Objective When the aircraft works at high altitude, the surrounding air density is low, the unit Reynolds number of incoming flow is small, and it is difficult for the forebody compression surface to transition into turbulence, which makes the boundary layer easy to separate and reduces the performance of the aircraft. In order to solve this problem, a forced transition device can be installed on the compression surface to promote the transition. Forced transition methods can be divided into the following two types: one is passive transition control induced by rough element, and the other is active transition control based on jet flow. Because the jet penetration height can be changed by adjusting the jet pressure ratio, the transition position can be adjusted according to the demand, which has become an international research hotspot. Most of the related studies only use infrared cameras to obtain temperature distribution, lacking detailed flow field information. A few numerical studies explain the flow mechanism by obtaining the development of flow structures such as horseshoe vortex and sy mmetric vortex, but they have not been analyzed in combination with vorticity dynamics. The RM (Richtmyer Meshkov) instability is caused by baroclinic vorticity due to the existence of shock wave and vortex structure near the supersonic transverse jet, so the flow mechanism can be understood more clearly by combining the vorticity dynamics theory. The purpose of this study is to study the influence of jet pressure ratio on the boundary layer disturbance and transition position of wake vortex, and to analyze the flow mechanism combined with baroclinic vorticity theory in vorticity dynamics.

Methods The forebody configuration is taken as the research object (Fig.5), and the γ-Re_θ transition model is used for numerical calculation, and the high-pressure storage and low-pressure injection device with orifice diameter of 0.5 mm is used for experimental verification in a 1m high speed wind tunnel (Fig.2). The influence of jet pressure ratio on the transition is analyzed by the turbulent kinetic energy in the boundary layer, and the baroclinic vorticity theory of vorticity dynamics is introduced to analyze the intensity of RM instability and explain the flow mechanism. Considering the influence of jet on transition and flow velocity gradient in the near-wall region, the reason for the variation of infrared heat flux on the wall with jet pressure ratio is analyzed.

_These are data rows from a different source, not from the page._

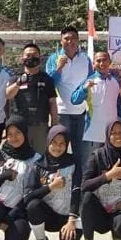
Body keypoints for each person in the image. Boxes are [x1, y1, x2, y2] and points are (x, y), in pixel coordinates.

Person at [26, 125, 83, 240]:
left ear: (67, 144)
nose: (58, 147)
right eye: (54, 142)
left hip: (68, 216)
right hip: (49, 216)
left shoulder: (74, 162)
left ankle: (68, 235)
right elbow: (28, 197)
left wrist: (71, 220)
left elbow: (77, 190)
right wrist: (51, 186)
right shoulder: (39, 164)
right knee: (33, 205)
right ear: (48, 142)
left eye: (62, 143)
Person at [45, 25, 92, 170]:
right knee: (59, 151)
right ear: (61, 41)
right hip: (61, 114)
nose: (70, 41)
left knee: (82, 153)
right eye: (66, 39)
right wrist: (58, 68)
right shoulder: (53, 59)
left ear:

Results and Discussions Jet will change the flow velocity near the wall, and the flow velocity will decrease significantly before X=700 mm, and the flow velocity in most areas will decrease with the increase of jet pressure ratio; When X=800 mm and the normal distance h_w<0.5 mm, the effect of jet on velocity is small; When h_w>0.5 mm, the flow velocity decreases with the increase of jet pressure ratio. Increasing jet pressure ratio can effectively reduce the flow velocity in most near-wall areas, and then reduce the normal gradient of flow velocity (Fig.9). The jet induces a flow vortex pair, which gradually dissipates along the flow direction. Increasing the jet pressure ratio can increase the vortex intensity (Fig.11). Baroclinic vorticity is generated near the jet and increases with the increase of jet pressure ratio, which indicates that active jet control can generate baroclinic vorticity, and then cause RM (Richtmyer Meshkov) instability to promote boundary layer instability. With the increase of jet pressure ratio, RM instability and disturbance in boundary layer gradually increase, which will promote transition more effectively (Fig.13). At the section Z=21 mm, when Xϵ600 mm, 700 mm, the Stanton number St is laminar, jet pressure ratio 25, jet pressure ratio 40, no jet transition, jet pressure ratio 100, turbulence. At the section Z=28 mm, turbulent St is the largest. When X is 520 mm, 710 mm, the turbulence St without jet is greater than that with jet (Fig.14). Infrared heat flux on the wall varies irregularly with the jet pressure ratio, which may be affected by the normal gradient of flow velocity near the wall and the transition degree of boundary layer.

Conclusions When the jet is applied to the forced transition on the front compression surface, the flow velocity decreases along the normal gradient, resulting in the effect of reducing the surface friction resistance. At the same time, baroclinic vorticity will be generated near the jet, which will cause RM instability and promote the instability of the boundary layer. The intensity of instability increases with the increase of jet pressure ratio. Infrared heat flux on the compression surface is affected by velocity gradient and transition degree in the near-wall region at the same time, but the two factors have opposite effects, which leads to no consistent change of relative magnitude of infrared heat flux.